Na Mare Imbrium, 10° zach. dł., 47° pn. szer. księż., 20 godzin po wschodzie słońca dnia trzeciego.

      Dojeżdżamy nareszcie do krańca niezmiernego Morza Dżdżów, dla którego przebycia potrzebowaliśmy prawie dwóch miesięcy czasu. Tutaj – są to dwa dni, ale tam na Ziemi tymczasem dwa razy Księżyc się odmienił, dwa razy rozbłysnął w pełni i dwa razy zaćmił się nowiem.

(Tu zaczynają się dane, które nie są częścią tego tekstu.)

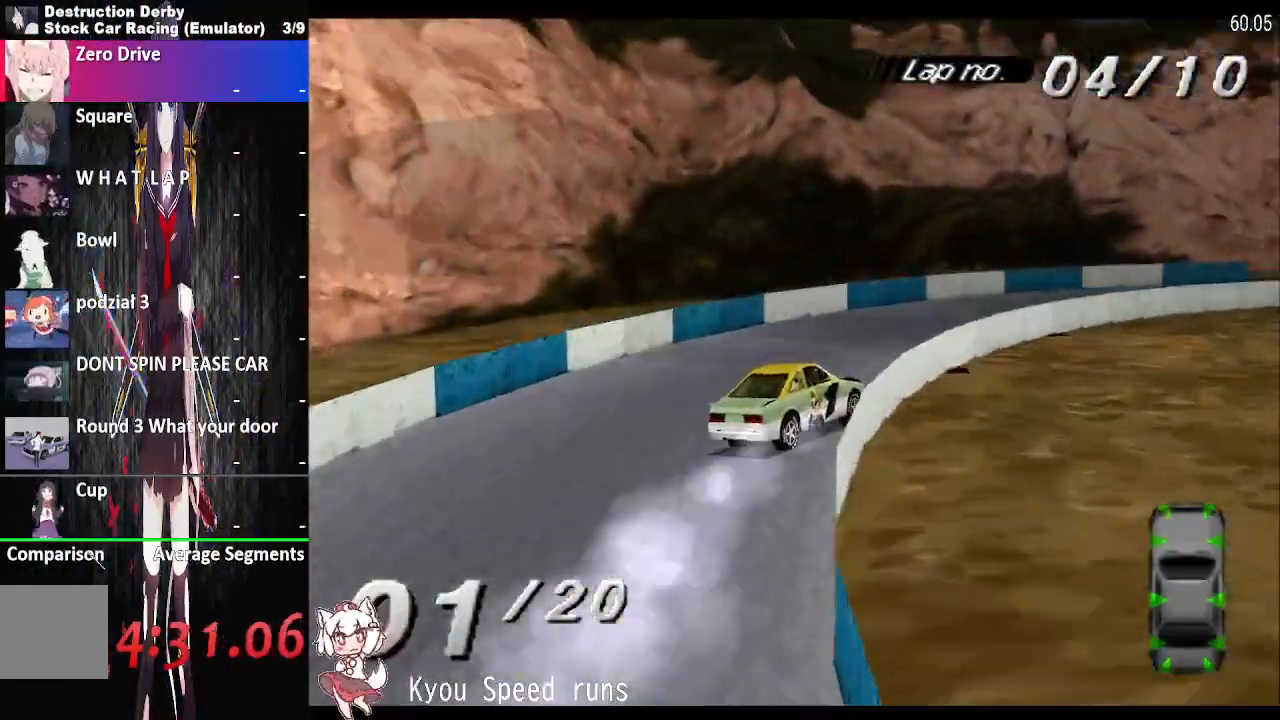
{"buttons": ["CROSS", "DPAD_RIGHT"], "right_stick": "center", "button_events": [[17, "CROSS", "down"], [433, "SQUARE", "up"]]}
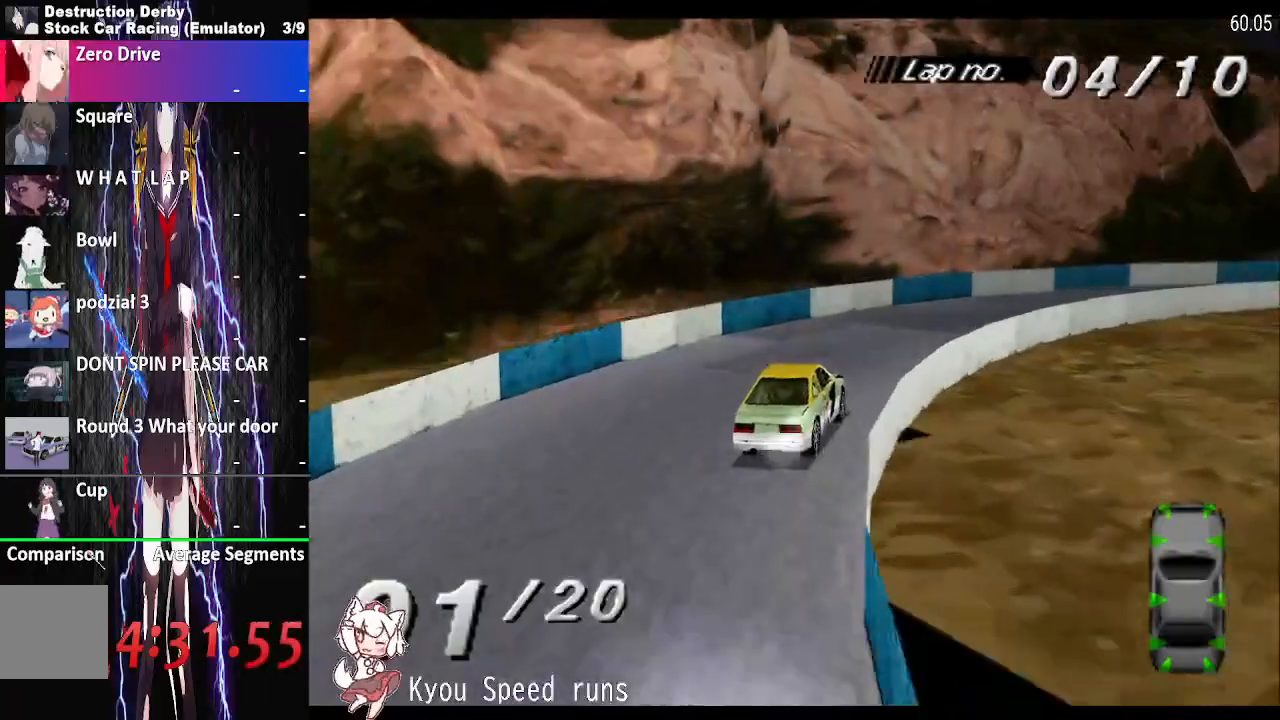
{"buttons": ["CROSS", "SQUARE", "DPAD_RIGHT"], "right_stick": "center", "button_events": [[217, "SQUARE", "down"]]}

      Od kilkunastu godzin widzimy już przed sobą potężny wał pierścienia Platona. Część jego wschodnia lśni się już w słońcu jak ogromny biały mur na ciemnym niebie; w stronie zachodniej jeszcze noc, szczyty jeno wyższe płoną tam jak pochodnie. Jest to stanowczo najwspanialszy i najpotężniejszy widok ze wszystkich, jakieśmy dotąd spotykali; jesteśmy jednak tak zaniepokojeni zdrowiem Tomasza, że nie zwracamy prawie uwagi na to, co nas otacza.

      Tomasz obudził się o wschodzie słońca. Patrzył na nas przez chwilę w zdumieniu, a potem usiłował usiąść w hamaku, ale siły mu nie dopisały. Upadł w tył bezwładnie i dopiero Marta go podniosła i posadziła. Podbiegłem co rychło z zapytaniem, czy sobie czego nie życzy; Piotr tymczasem stał przy sterze wozu.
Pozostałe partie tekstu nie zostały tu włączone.